Le milieu du XIXe siècle est propice à l’éclosion d’idées charitables. En effet, les diverses améliorations technologiques dans l’armement causent plus de blessures graves. Ces « avancées » coïncident avec le retour en Europe de conflits particulièrement meurtriers comme la guerre de Crimée (1853-1856), ou la deuxième guerre d’indépendance italienne en 1859. Cette violence émeut d’autant plus l’opinion publique que les services de santé des armées apparaissent impuissants à y faire face.
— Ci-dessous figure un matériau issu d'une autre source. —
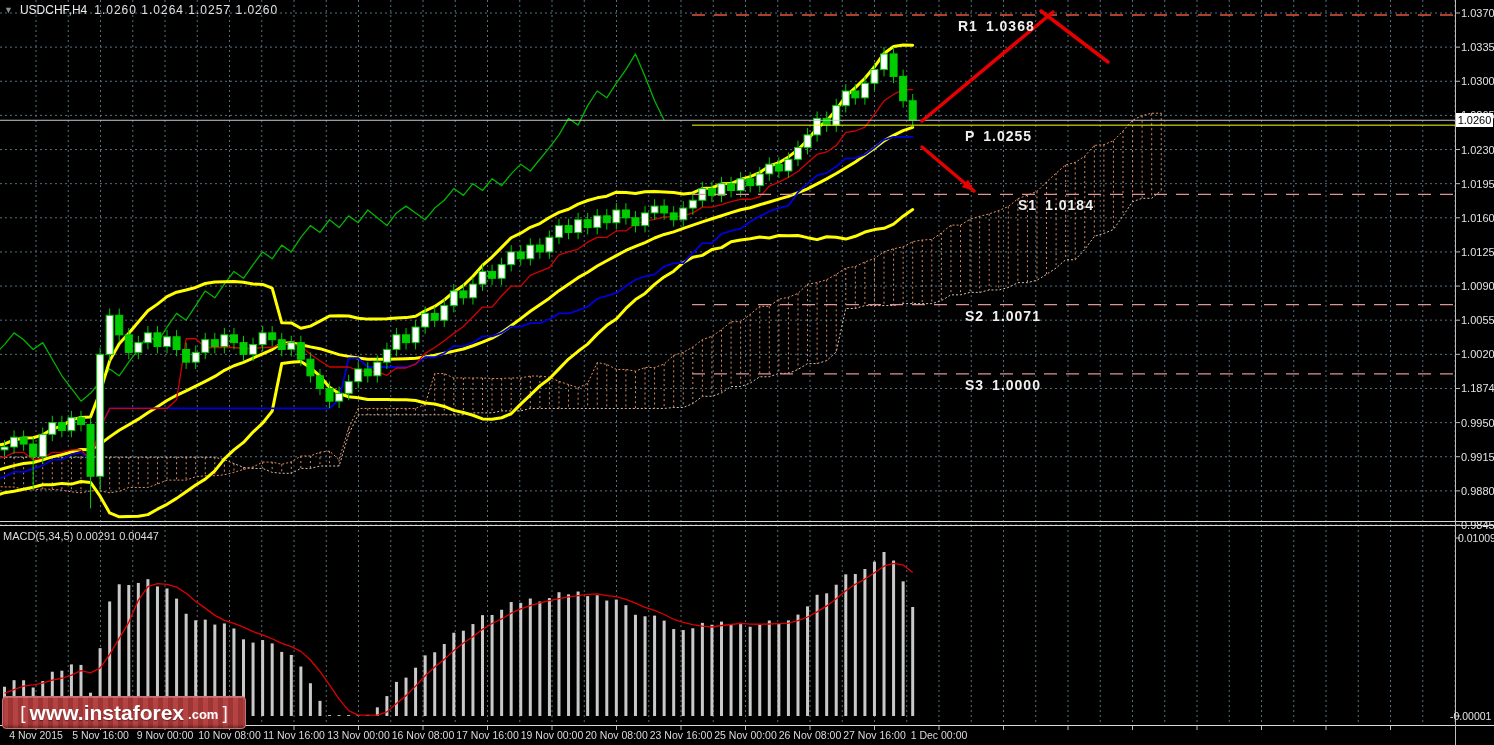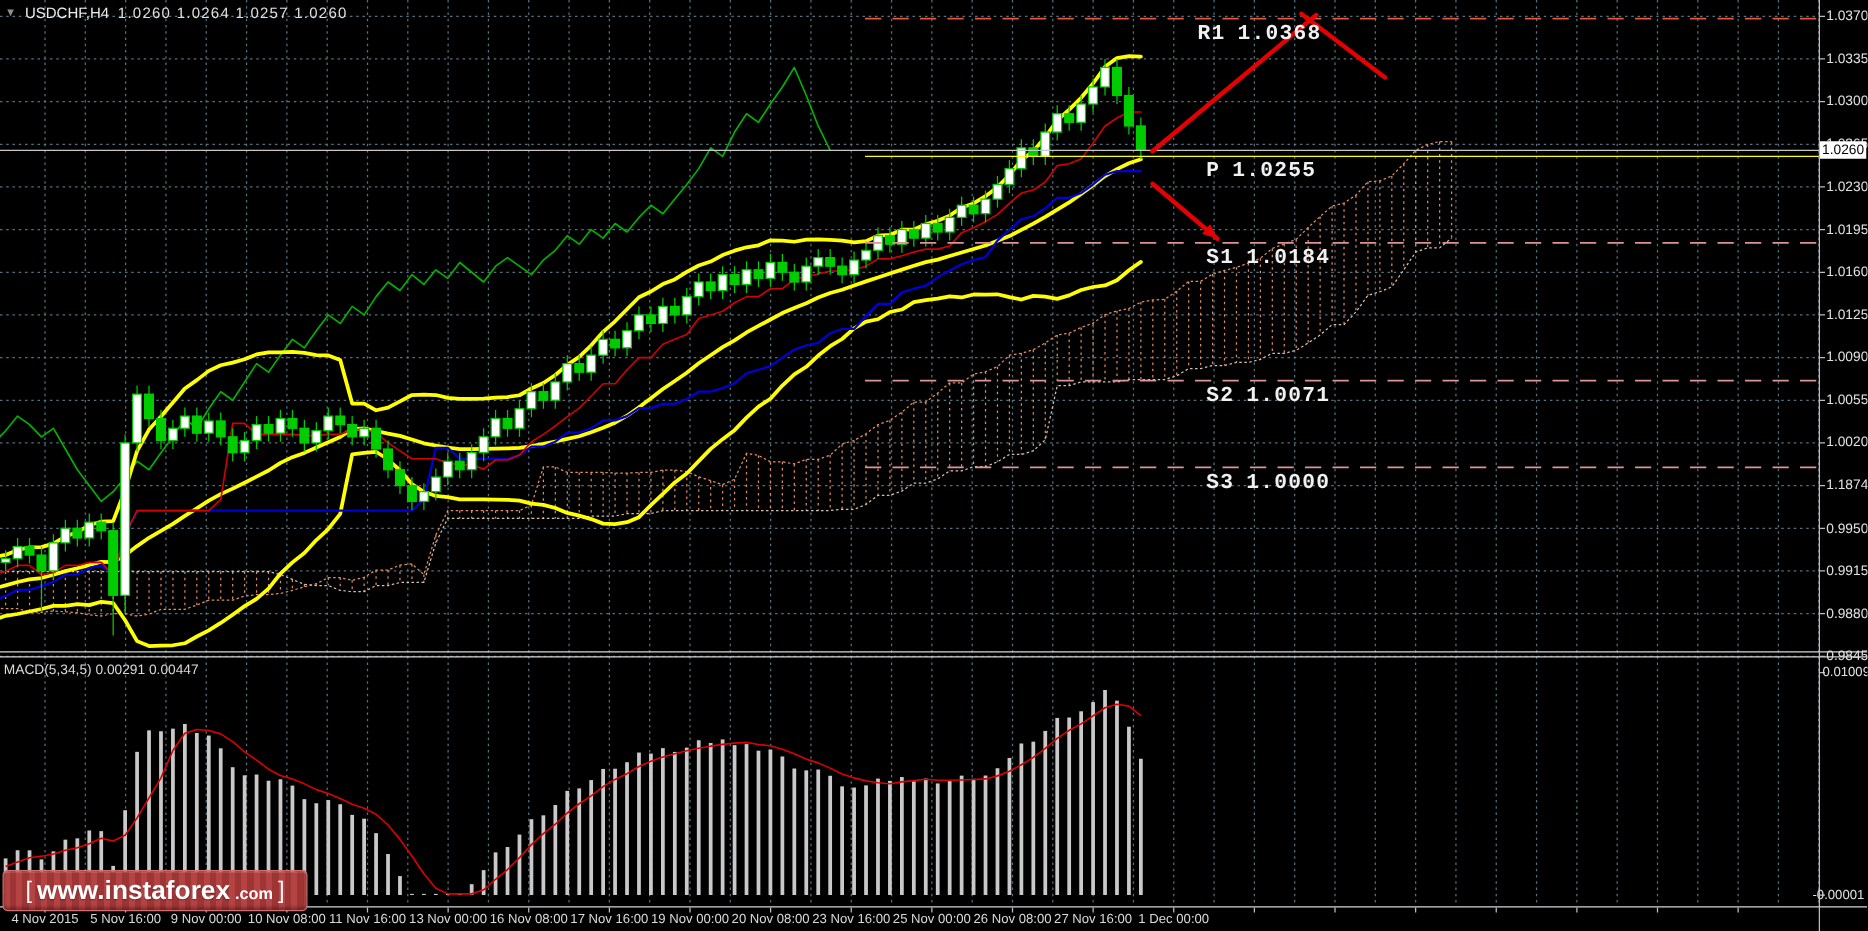--- a/index.html
+++ b/index.html
@@ -6,22 +6,22 @@
             font-family:"Liberation Sans",sans-serif;-webkit-font-smoothing:none;}
   #stage{position:relative;width:1494px;height:745px;background:#000;}
   #plot{position:absolute;left:0;top:0;}
   .abs{position:absolute;white-space:nowrap;}
   #titlebar{left:4px;top:3px;display:flex;align-items:center;gap:7px;color:#e4e4e4;font-size:12px;}
   #titlebar .tri{color:#8f8f8f;font-size:9px;line-height:12px;}
   #titlebar .sym{color:#ececec;}
   #titlebar .ohlc{color:#e0e0e0;letter-spacing:1px;}
   #annotation{left:994px;top:2px;width:408px;text-align:center;font-size:21px;font-weight:bold;
               line-height:25px;letter-spacing:0px;}
-  .pivot-lbl{position:absolute;font-family:Liberation Mono, monospace;font-weight:bold;
-             font-size:17px;color:#f0f0f0;letter-spacing:1px;white-space:nowrap;padding-left:28px;}
+  .pivot-lbl{position:absolute;font-family:Liberation Sans, sans-serif;font-weight:bold;
+             font-size:14px;color:#f0f0f0;letter-spacing:1px;white-space:nowrap;padding-left:28px;}
   .ylbl{position:absolute;left:1461px;font-size:11px;color:#e2e2e2;}
   .xlbl{position:absolute;top:729px;font-size:10.5px;color:#dadada;transform:translateX(-50%);}
   #price-badge{left:1456px;width:37px;height:14px;background:#fff;color:#000;font-size:11px;
                text-align:center;line-height:14px;}
   #macd-label{left:3px;top:530px;font-size:11px;color:#dadada;}
   #macd-scale-top{left:1458px;top:532px;font-size:10.5px;color:#e2e2e2;}
   #macd-scale-bottom{left:1450px;top:710px;font-size:10.5px;color:#e2e2e2;}
   #logo{left:2px;top:696px;width:242px;height:31px;border-radius:4px;border:1px solid #cf6f6f;
         background:repeating-linear-gradient(90deg,#b64343 0px,#b64343 5px,#9e3535 5px,#9e3535 10px);
         box-shadow:inset 0 1px 0 rgba(255,255,255,.25), inset 0 -2px 3px rgba(0,0,0,.35);
@@ -602,21 +602,21 @@
     <span class="sym">USDCHF,H4</span>
     <span class="ohlc">1.0260 1.0264 1.0257 1.0260</span>
   </div>
 
   <div id="annotation" class="abs" style="color: rgb(255, 0, 0);">
   </div>
 
   <div id="pivot-labels">
       <div class="pivot-lbl" style="left: 930px; top: 17.9505px;">R1 1.0368</div>
       <div class="pivot-lbl" style="left: 937px; top: 128.152px;">P 1.0255</div>
-      <div class="pivot-lbl" style="left: 937px; top: 197.394px;">S1 1.0184</div>
+      <div class="pivot-lbl" style="left: 990px; top: 197.394px;">S1 1.0184</div>
       <div class="pivot-lbl" style="left: 937px; top: 307.596px;">S2 1.0071</div>
       <div class="pivot-lbl" style="left: 937px; top: 376.838px;">S3 1.0000</div>
     </div>
 
   <div id="y-axis">
       <div class="ylbl" style="top: 7px;">1.0370</div>
       <div class="ylbl" style="top: 41.1333px;">1.0335</div>
       <div class="ylbl" style="top: 75.2667px;">1.0300</div>
       <div class="ylbl" style="top: 109.4px;">1.0265</div>
       <div class="ylbl" style="top: 143.533px;">1.0230</div>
La bataille de Solferino, le 24 juin 1859, est le conflit européen le plus violent depuis Waterloo. Henry Dunant, homme d’affaires et humaniste suisse, témoigna suite à ce déferlement de violence dans Un souvenir de Solferino. Les idées qu’il y exprima sont à l’origine de la Croix-Rouge. En effet, suite à la parution de l’ouvrage en 1862, une commission fut créée dans le but d’examiner ses idées. A la différence des autres philanthropes du XIXe siècle, les membres du Comité international de Genève ont réuni des conditions inédites jusqu’alors : la permanence du mouvement, la signature d’accords internationaux et la neutralité qui leur confère un statut particulier en cas de conflit. La Croix-Rouge débute dans l’indifférence générale, mais en bénéficiant d’une aide que les puissants lui accorde.
BOSSOLI Carlo (1815 – 1884), La prise de Solferino, décembre 1859, huile sur toile, 23 x 16 cm, Museo Nazionale del Risorgimento, Turin
Suite à la bataille de Solferino, la Croix-Rouge doit faire face à de nouveaux besoins et élargir son champ d’action. Pour cela, la Convention de Genève pour l’amélioration du sort des militaires blessés dans les armées en campagne est signée le 22 août 1864 entre douze États. Elle a pour but de secourir les blessés sans considération d’appartenance nationale.
DUMARESQ Armand (1826 – 1895), La signature de la Convention de Genève – 1864, 1870, huile sur toile, Salle de l’Alabama de l’Hôtel de Ville, Genève
La Société française de Secours aux Blessés Militaires connaît son baptême du feu avec la guerre franco prussienne de 1870. Ce conflit met à l’épreuve la convention, notamment le principe de neutralité car beaucoup ne comprennent pas que l’on puisse soigner les blessés du camp adverse. De plus, la Croix-Rouge est peu préparée et dispose de peu de moyens : elle ne peut, par exemple, envoyer que 16 ambulances à la veille de la guerre. Néanmoins, ce conflit permet aux sociétés nationales de s’entraider et d’élargir les compétences du Comité international.
Le développement de la guerre maritime et l’enchaînement de batailles navales de grande envergure depuis la fin du XIXe siècle obligent la Croix-Rouge à diversifier ses actions et à rajouter de nouveaux articles dans la convention : elle met en place des navires hôpitaux et des hydravions sanitaires. L’apparition des premiers sous-marins amène à la rédaction finale en 1893 de la Convention de Genève pour l’amélioration du sort des blessés, des malades et des naufragés des forces armées sur mer. L’organisation va ainsi devoir s’institutionnaliser pour durer dans le temps, notamment par la création du CICR.
Lorsque le CICR voit le 17 février 1863, il propose deux innovations : un projet à portée universelle et une modification des relations internationales. Dans ce nouveau schéma, les échanges ne se font plus de nation à nation, mais d’un petit groupe d’individus à un État. Cette prétention de la part d’un comité issu d’un petit canton suisse sauve pourtant à différentes reprises le mouvement. En effet, bien que sujette aux critiques, l’origine genevoise de tous les membres du comité assurera une unité à l’association face à l’affirmation nationale.
Portraits de cinq membres fondateurs du Comité international de la Croix-Rouge, 1863
La première convention de Genève renforce le prestige du CICR qui prend alors un poids important sur la scène européenne, tant sur le plan moral que politique. Pour la première fois, des membres d’une société civile réussissent à organiser et à mettre en action un mouvement à portée internationale. Ceci s’explique notamment par un contexte favorable aux initiatives charitables, à la neutralité de Genève et aux relations nouées avec différents interlocuteurs regroupés dorénavant au sein des sociétés nationales de la Croix-Rouge. Le CICR, servant de lien entre ces associations, s’est vu conforté dans sa position grâce à l’entrée de nouvelles sociétés jusqu’en 1914. Malgré cette visibilité, les sociétés nationales manquent à l’époque de financement, leurs réseaux étant peu développés, le matériel insuffisant et le personnel se résumant souvent aux cadres.